Consignes →
(A) Répondez brièvement aux questions suivantes à partir du texte extrait.
(i) Pour quel réalisateur l'acteur tourne-t-il *Rosina Fumo viene in città per farsi il corredo* ?
(ii) Quel événement a rendu impuissant le jeune étudiant du film de Renato Savino ?
(iii) Qu'est-il arrivé au film lors de sa sortie en Italie ?
(B) Recopiez fidèlement le passage du texte extrait allant de « Toujours en 1972 » jusqu'à « agrémenté d'inserts hardcore. » inclus.

Texte extrait →
====
Toujours en 1972 il tourne pour Claudio Gora, l'excellent mais rarissime Rosina Fumo viene in città per farsi il corredo avec qui il partage la vedette avec la très belle Ewa Aulin. Il enchaine avec le sulfureux drame érotico-psychologique Grazie signore p... / Orgie Mesdames les putes de Renato Savino, un film qui fit scandale en Italie. Il narre simplement les frustrations sexuelles d'un jeune étudiant devenu impuissant suite au suicide de son père. Entouré de Ewelyn Stewart et Stefania Santilli Hiram y déploie tout son charme plus androgyne que jamais, magnifiquement mis en valeur par le réalisateur. Le film fut malheureusement mutilé par la censure lors de sa sortie en Italie avant de sortir subrepticement en France agrémenté d'inserts hardcore.
====
Entrées fournies →
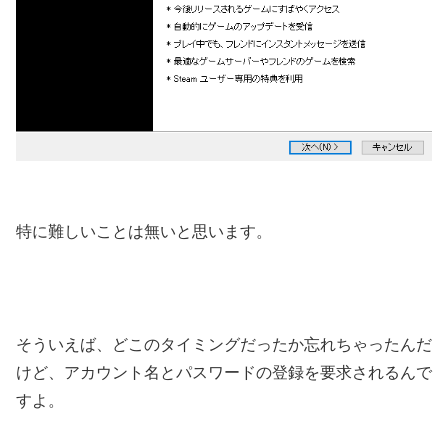
特に難しいことは無いと思います。
そういえば、どこのタイミングだったか忘れちゃったんだ
けど、アカウント名とパスワードの登録を要求されるんで
すよ。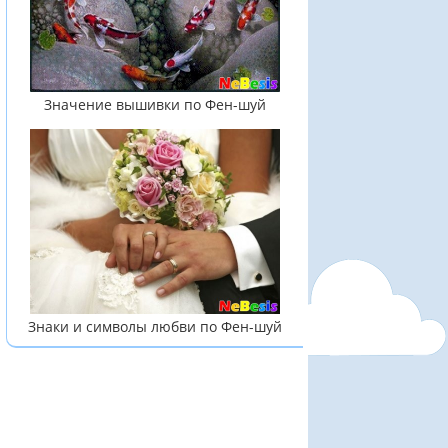
Значение вышивки по Фен-шуй
Знаки и символы любви по Фен-шуй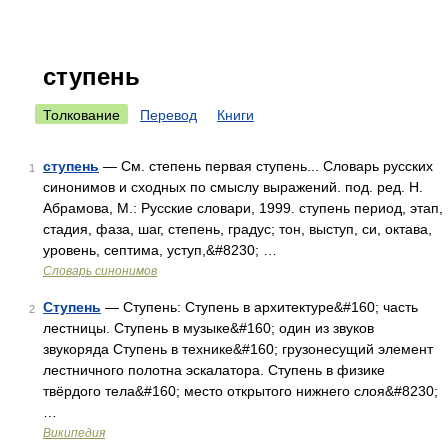
ступень
Толкование
Перевод
Книги
ступень
— См. степень первая ступень... Словарь русских
1
синонимов и сходных по смыслу выражений. под. ред. Н.
Абрамова, М.: Русские словари, 1999. ступень период, этап,
стадия, фаза, шаг, степень, градус; тон, выступ, си, октава,
уровень, септима, уступ,&#8230; …
Словарь синонимов
Ступень
— Ступень: Ступень в архитектуре&#160; часть
2
лестницы. Ступень в музыке&#160; один из звуков
звукоряда Ступень в технике&#160; грузонесущий элемент
лестничного полотна эскалатора. Ступень в физике
твёрдого тела&#160; место открытого нижнего слоя&#8230;
…
Википедия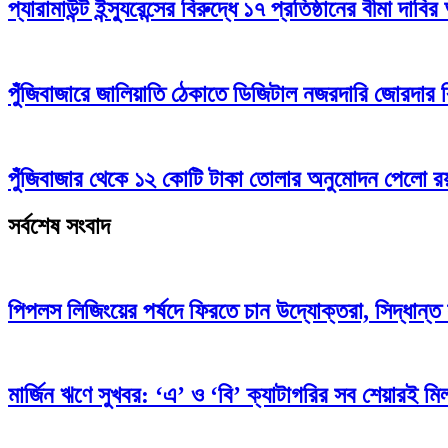
প্যারামাউন্ট ইন্স্যুরেন্সের বিরুদ্ধে ১৭ প্রতিষ্ঠানের বীমা দাবির
পুঁজিবাজারে জালিয়াতি ঠেকাতে ডিজিটাল নজরদারি জোরদার
পুঁজিবাজার থেকে ১২ কোটি টাকা তোলার অনুমোদন পেলো রয়্
সর্বশেষ সংবাদ
পিপলস লিজিংয়ের পর্ষদে ফিরতে চান উদ্যোক্তরা, সিদ্ধান্ত 
মার্জিন ঋণে সুখবর: ‘এ’ ও ‘বি’ ক্যাটাগরির সব শেয়ারই মিলব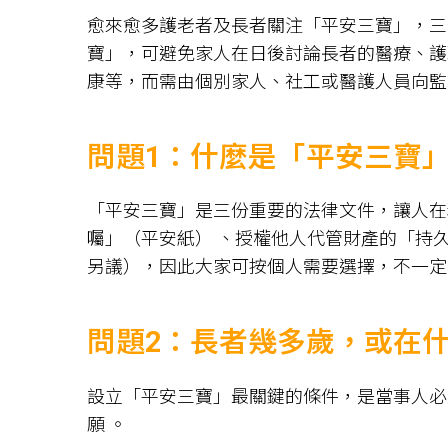
愈來愈多護老者及長者關注「平安三寶」，三
寶」，可避免家人在日後討論長者的醫療、護
康等，而需由個別家人、社工或醫護人員向監
問題1：什麼是「平安三寶
「平安三寶」是三份重要的法律文件，讓人在
囑」（平安紙） 、授權他人代管財產的「持久
另議），因此大家可按個人需要選擇，不一定
問題2：長者幾多歲，或在
設立「平安三寶」最關鍵的條件，是當事人必
願 。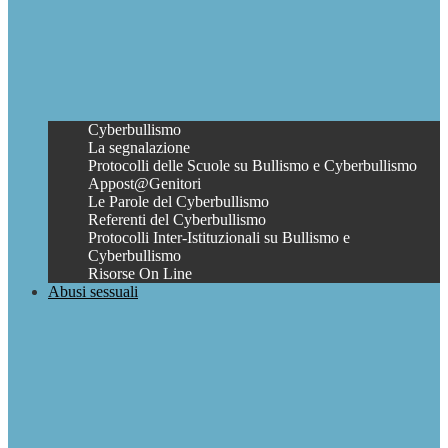
Cyberbullismo
La segnalazione
Protocolli delle Scuole su Bullismo e Cyberbullismo
Appost@Genitori
Le Parole del Cyberbullismo
Referenti del Cyberbullismo
Protocolli Inter-Istituzionali su Bullismo e
Cyberbullismo
Risorse On Line
Abusi sessuali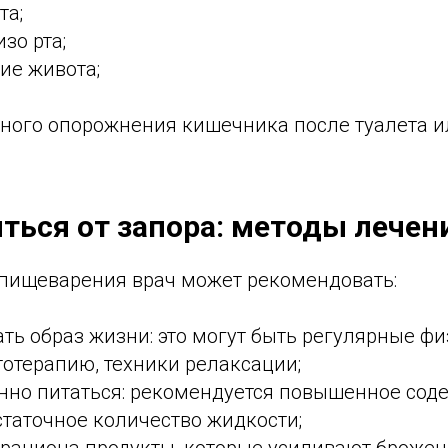
та;
зо рта;
ие живота;
лного опорожнения кишечника после туалета 
иться от запора: методы лечен
пищеварения врач может рекомендовать:
ть образ жизни: это могут быть регулярные ф
тотерапию, техники релаксации;
нно питаться: рекомендуется повышенное сод
статочное количество жидкости;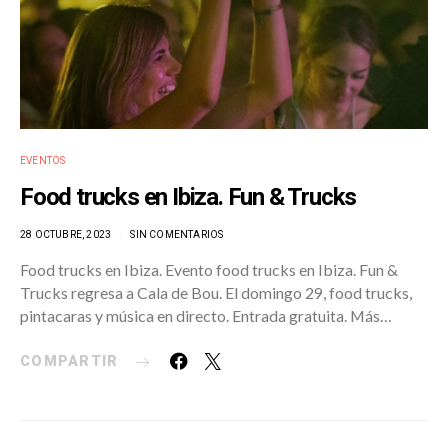
EVENTOS
Food trucks en Ibiza. Fun & Trucks
28 OCTUBRE, 2023
SIN COMENTARIOS
Food trucks en Ibiza. Evento food trucks en Ibiza. Fun &
Trucks regresa a Cala de Bou. El domingo 29, food trucks,
pintacaras y música en directo. Entrada gratuita. Más…
COMPARTIR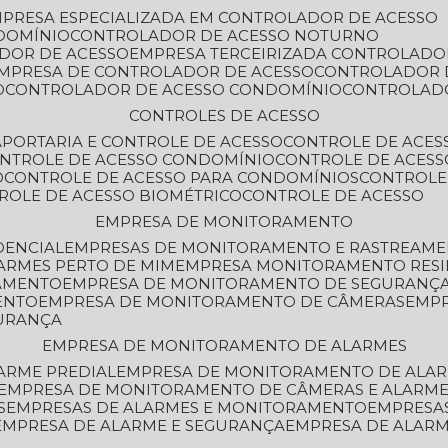
MPRESA ESPECIALIZADA EM CONTROLADOR DE ACESSO
DOMÍNIO
CONTROLADOR DE ACESSO NOTURNO
ADOR DE ACESSO
EMPRESA TERCEIRIZADA CONTROLADO
EMPRESA DE CONTROLADOR DE ACESSO
CONTROLADOR 
O
CONTROLADOR DE ACESSO CONDOMÍNIO
CONTROLAD
CONTROLES DE ACESSO
A
PORTARIA E CONTROLE DE ACESSO
CONTROLE DE ACE
ONTROLE DE ACESSO CONDOMÍNIO
CONTROLE DE ACESS
O
CONTROLE DE ACESSO PARA CONDOMÍNIOS
CONTROLE
TROLE DE ACESSO BIOMÉTRICO
CONTROLE DE ACESSO
EMPRESA DE MONITORAMENTO
DENCIAL
EMPRESAS DE MONITORAMENTO E RASTREAM
ARMES PERTO DE MIM
EMPRESA MONITORAMENTO RESI
RAMENTO
EMPRESA DE MONITORAMENTO DE SEGURANÇ
ENTO
EMPRESA DE MONITORAMENTO DE CÂMERAS
EMP
GURANÇA
EMPRESA DE MONITORAMENTO DE ALARMES
ARME PREDIAL
EMPRESA DE MONITORAMENTO DE ALAR
EMPRESA DE MONITORAMENTO DE CÂMERAS E ALARM
S
EMPRESAS DE ALARMES E MONITORAMENTO
EMPRESA
EMPRESA DE ALARME E SEGURANÇA
EMPRESA DE ALA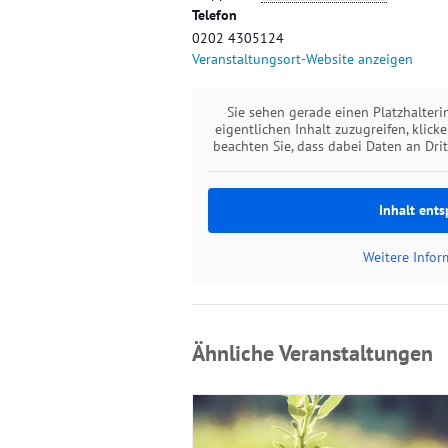
Telefon
0202 4305124
Veranstaltungsort-Website anzeigen
Sie sehen gerade einen Platzhalter
eigentlichen Inhalt zuzugreifen, klick
beachten Sie, dass dabei Daten an Dri
Inhalt ents
Weitere Info
Ähnliche Veranstaltungen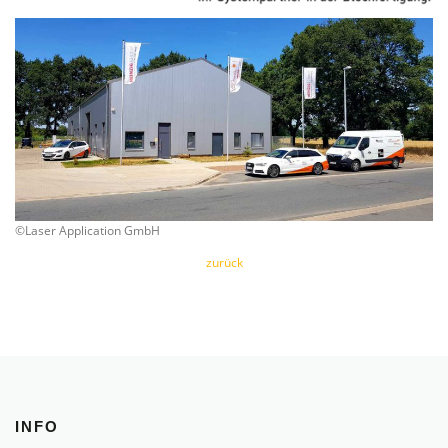
©Laser Application GmbH
zurück
INFO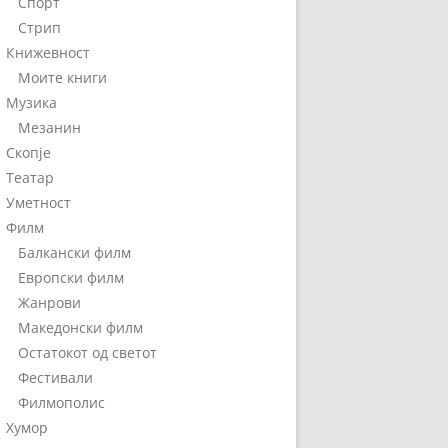
Спорт
Стрип
Книжевност
Моите книги
Музика
Мезанин
Скопје
Театар
Уметност
Филм
Балкански филм
Европски филм
Жанрови
Македонски филм
Остатокот од светот
Фестивали
Филмополис
Хумор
====
Corrigé →
(A)
(i) Claudio Gora.
(ii) Le suicide de son père.
(iii) Il a été mutilé par la censure.

(B)
Toujours en 1972 il tourne pour Claudio Gora, l'excellent mais rarissime Rosina Fumo viene in città per farsi il corredo avec qui il partage la vedette avec la très belle Ewa Aulin. Il enchaine avec le sulfureux drame érotico-psychologique Grazie signore p... / Orgie Mesdames les putes de Renato Savino, un film qui fit scandale en Italie. Il narre simplement les frustrations sexuelles d'un jeune étudiant devenu impuissant suite au suicide de son père. Entouré de Ewelyn Stewart et Stefania Santilli Hiram y déploie tout son charme plus androgyne que jamais, magnifiquement mis en valeur par le réalisateur. Le film fut malheureusement mutilé par la censure lors de sa sortie en Italie avant de sortir subrepticement en France agrémenté d'inserts hardcore.